◆ Brief ◆
Below this line is a set of entries; quote exactly the lines from the line that contains "(370, 350) none" to the line that contains "[51,156,359,167] [51,177,302,188] [51,198,349,210]", both lines included.

━━ Working data

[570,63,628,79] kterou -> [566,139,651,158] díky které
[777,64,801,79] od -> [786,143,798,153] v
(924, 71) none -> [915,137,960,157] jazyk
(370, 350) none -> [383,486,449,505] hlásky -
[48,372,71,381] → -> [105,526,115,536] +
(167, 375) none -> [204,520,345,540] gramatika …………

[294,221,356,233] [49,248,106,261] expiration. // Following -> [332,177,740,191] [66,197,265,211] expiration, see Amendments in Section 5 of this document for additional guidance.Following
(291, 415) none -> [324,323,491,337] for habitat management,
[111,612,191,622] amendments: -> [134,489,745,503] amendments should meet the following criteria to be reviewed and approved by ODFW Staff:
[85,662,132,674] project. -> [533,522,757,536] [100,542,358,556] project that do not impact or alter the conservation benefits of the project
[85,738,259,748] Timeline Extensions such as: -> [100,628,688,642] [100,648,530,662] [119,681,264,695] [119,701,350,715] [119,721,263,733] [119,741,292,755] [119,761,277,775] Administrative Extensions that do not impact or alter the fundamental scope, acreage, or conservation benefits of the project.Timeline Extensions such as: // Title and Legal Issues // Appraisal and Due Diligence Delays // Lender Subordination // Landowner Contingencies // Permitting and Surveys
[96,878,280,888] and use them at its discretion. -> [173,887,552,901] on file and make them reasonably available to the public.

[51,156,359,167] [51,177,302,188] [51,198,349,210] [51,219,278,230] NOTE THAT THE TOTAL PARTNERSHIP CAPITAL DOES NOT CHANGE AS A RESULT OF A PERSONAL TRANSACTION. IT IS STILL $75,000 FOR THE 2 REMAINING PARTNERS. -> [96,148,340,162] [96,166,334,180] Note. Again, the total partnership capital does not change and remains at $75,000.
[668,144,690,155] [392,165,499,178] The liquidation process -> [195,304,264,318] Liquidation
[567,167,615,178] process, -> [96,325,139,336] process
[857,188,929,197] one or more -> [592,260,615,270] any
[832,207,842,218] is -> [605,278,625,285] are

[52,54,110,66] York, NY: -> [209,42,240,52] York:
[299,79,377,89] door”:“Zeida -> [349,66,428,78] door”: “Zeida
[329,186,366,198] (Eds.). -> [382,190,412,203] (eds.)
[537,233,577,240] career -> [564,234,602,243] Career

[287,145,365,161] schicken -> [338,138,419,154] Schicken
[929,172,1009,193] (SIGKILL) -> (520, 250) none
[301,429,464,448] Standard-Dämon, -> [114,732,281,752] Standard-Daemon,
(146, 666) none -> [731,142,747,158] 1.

━━━━

◆ Worked solution ◆
(370, 350) none -> [383,486,449,505] hlásky -
[48,372,71,381] → -> [105,526,115,536] +
(167, 375) none -> [204,520,345,540] gramatika …………

[294,221,356,233] [49,248,106,261] expiration. // Following -> [332,177,740,191] [66,197,265,211] expiration, see Amendments in Section 5 of this document for additional guidance.Following
(291, 415) none -> [324,323,491,337] for habitat management,
[111,612,191,622] amendments: -> [134,489,745,503] amendments should meet the following criteria to be reviewed and approved by ODFW Staff:
[85,662,132,674] project. -> [533,522,757,536] [100,542,358,556] project that do not impact or alter the conservation benefits of the project
[85,738,259,748] Timeline Extensions such as: -> [100,628,688,642] [100,648,530,662] [119,681,264,695] [119,701,350,715] [119,721,263,733] [119,741,292,755] [119,761,277,775] Administrative Extensions that do not impact or alter the fundamental scope, acreage, or conservation benefits of the project.Timeline Extensions such as: // Title and Legal Issues // Appraisal and Due Diligence Delays // Lender Subordination // Landowner Contingencies // Permitting and Surveys
[96,878,280,888] and use them at its discretion. -> [173,887,552,901] on file and make them reasonably available to the public.

[51,156,359,167] [51,177,302,188] [51,198,349,210] [51,219,278,230] NOTE THAT THE TOTAL PARTNERSHIP CAPITAL DOES NOT CHANGE AS A RESULT OF A PERSONAL TRANSACTION. IT IS STILL $75,000 FOR THE 2 REMAINING PARTNERS. -> [96,148,340,162] [96,166,334,180] Note. Again, the total partnership capital does not change and remains at $75,000.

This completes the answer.